“Let the Good times roll…” (The Cars) As we enter the final weeks of 2019, the housing and home lending sectors have enjoyed a good year thanks to a “Goldilocks” scenario of a tight labor market, rising wages, consumer confidence, and three-year low interest rates.

Many are asking “What should we expect for housing, and thus lending, as we enter 2020?” The answer: 2020 may even be better for both.

Tailwinds for Housing in 2020 include:

  1. Housing starts of single-family homes are expected to hit the 1M mark for the first time in 12 years.This should help add to much-needed inventory in many parts of the country.
  2. In the final Jobs Report for 2019, which was November, the unemployment rate ticked down to 3.5%, a 50+-year low, while we created a massive 266,000 new jobs. Jobs buy homes, not rates. This kind of labor market strength heading into 2020 should further boost the housing sector.
  3. The Fed is not likely going to cut or hike rates in 2020, unless new economic threats emerge – meaning short-term interest rates are not likely to move much, if at all.
  4. Inflation remains low. Inflation is the main driver of long-term rates like mortgage rates. In the absence of any unforeseen pickup in inflation, home loan rates should remain relatively close to current levels for the foreseeable future.

Bottom line: 2019 was a good year and the data suggests the good times should continue well into the spring of 2020 making it a historic opportunity to have both a strong economy and low rates.

Forecast for the Week
This coming week will be the last full trading week for 2019. This means we may see trading volumes decline which could cause some market volatility should a surprise new item hit the wires.

The week will bring the Fed’s favorite inflation gauge, the core PCE, which has been running below the Fed’s target of 2.0%, currently running at 1.6%. The Fed stated last week that the core PCE will continue near current levels into 2020. That’s good news for home loan rates going forward.

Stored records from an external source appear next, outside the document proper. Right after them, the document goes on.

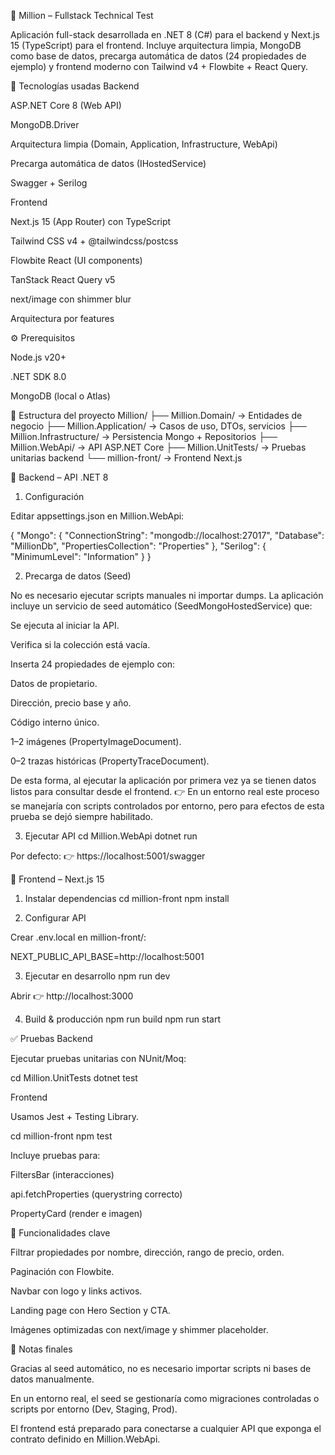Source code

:📘 Million – Fullstack Technical Test

Aplicación full-stack desarrollada en .NET 8 (C#) para el backend y Next.js 15 (TypeScript) para el frontend.
Incluye arquitectura limpia, MongoDB como base de datos, precarga automática de datos (24 propiedades de ejemplo) y frontend moderno con Tailwind v4 + Flowbite + React Query.

🚀 Tecnologías usadas
Backend

ASP.NET Core 8 (Web API)

MongoDB.Driver

Arquitectura limpia (Domain, Application, Infrastructure, WebApi)

Precarga automática de datos (IHostedService)

Swagger + Serilog

Frontend

Next.js 15 (App Router) con TypeScript

Tailwind CSS v4 + @tailwindcss/postcss

Flowbite React (UI components)

TanStack React Query v5

next/image con shimmer blur

Arquitectura por features

⚙️ Prerequisitos

Node.js v20+

.NET SDK 8.0

MongoDB (local o Atlas)

📂 Estructura del proyecto
Million/
 ├── Million.Domain/         → Entidades de negocio
 ├── Million.Application/    → Casos de uso, DTOs, servicios
 ├── Million.Infrastructure/ → Persistencia Mongo + Repositorios
 ├── Million.WebApi/         → API ASP.NET Core
 ├── Million.UnitTests/      → Pruebas unitarias backend
 └── million-front/          → Frontend Next.js

🔧 Backend – API .NET 8
1. Configuración

Editar appsettings.json en Million.WebApi:

{
  "Mongo": {
    "ConnectionString": "mongodb://localhost:27017",
    "Database": "MillionDb",
    "PropertiesCollection": "Properties"
  },
  "Serilog": {
    "MinimumLevel": "Information"
  }
}

2. Precarga de datos (Seed)

No es necesario ejecutar scripts manuales ni importar dumps.
La aplicación incluye un servicio de seed automático (SeedMongoHostedService) que:

Se ejecuta al iniciar la API.

Verifica si la colección está vacía.

Inserta 24 propiedades de ejemplo con:

Datos de propietario.

Dirección, precio base y año.

Código interno único.

1–2 imágenes (PropertyImageDocument).

0–2 trazas históricas (PropertyTraceDocument).

De esta forma, al ejecutar la aplicación por primera vez ya se tienen datos listos para consultar desde el frontend.
👉 En un entorno real este proceso se manejaría con scripts controlados por entorno, pero para efectos de esta prueba se dejó siempre habilitado.

3. Ejecutar API
cd Million.WebApi
dotnet run


Por defecto: 👉 https://localhost:5001/swagger

🎨 Frontend – Next.js 15
1. Instalar dependencias
cd million-front
npm install

2. Configurar API

Crear .env.local en million-front/:

NEXT_PUBLIC_API_BASE=http://localhost:5001

3. Ejecutar en desarrollo
npm run dev


Abrir 👉 http://localhost:3000

4. Build & producción
npm run build
npm run start

✅ Pruebas
Backend

Ejecutar pruebas unitarias con NUnit/Moq:

cd Million.UnitTests
dotnet test

Frontend

Usamos Jest + Testing Library.

cd million-front
npm test


Incluye pruebas para:

FiltersBar (interacciones)

api.fetchProperties (querystring correcto)

PropertyCard (render e imagen)


📸 Funcionalidades clave

Filtrar propiedades por nombre, dirección, rango de precio, orden.

Paginación con Flowbite.

Navbar con logo y links activos.

Landing page con Hero Section y CTA.

Imágenes optimizadas con next/image y shimmer placeholder.


📝 Notas finales

Gracias al seed automático, no es necesario importar scripts ni bases de datos manualmente.

En un entorno real, el seed se gestionaría como migraciones controladas o scripts por entorno (Dev, Staging, Prod).

El frontend está preparado para conectarse a cualquier API que exponga el contrato definido en Million.WebApi.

The markets will also receive data from the housing sector, manufacturing, consumer sentiment and the final reading on Q3 GDP.

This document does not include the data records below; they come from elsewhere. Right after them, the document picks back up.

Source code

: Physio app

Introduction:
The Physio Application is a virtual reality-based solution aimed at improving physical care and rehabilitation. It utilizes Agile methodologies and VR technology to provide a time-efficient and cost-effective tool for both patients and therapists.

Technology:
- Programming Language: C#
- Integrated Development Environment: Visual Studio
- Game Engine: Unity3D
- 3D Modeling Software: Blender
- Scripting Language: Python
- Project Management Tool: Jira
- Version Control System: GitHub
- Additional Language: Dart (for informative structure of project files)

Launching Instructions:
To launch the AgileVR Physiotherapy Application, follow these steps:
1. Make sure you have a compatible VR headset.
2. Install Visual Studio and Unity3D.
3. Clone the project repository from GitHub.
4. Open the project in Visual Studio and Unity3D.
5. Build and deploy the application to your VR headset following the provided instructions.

The main topic, U.S.-China trade issues will linger in the backdrop and potentially have a market effect as holiday trading volumes thin.

Reports to watch:

  • Manufacturing data will come from Monday’s Empire State Index and Thursday’s release of the Philadelphia Fed Index.
  • The NAHB Housing Market Index will be released on Monday, with housing starts and building permits on Tuesday followed by existing home sales on Thursday.
  • The core PCE, personal income and spending, GDP, and consumer sentiment will be released on Friday.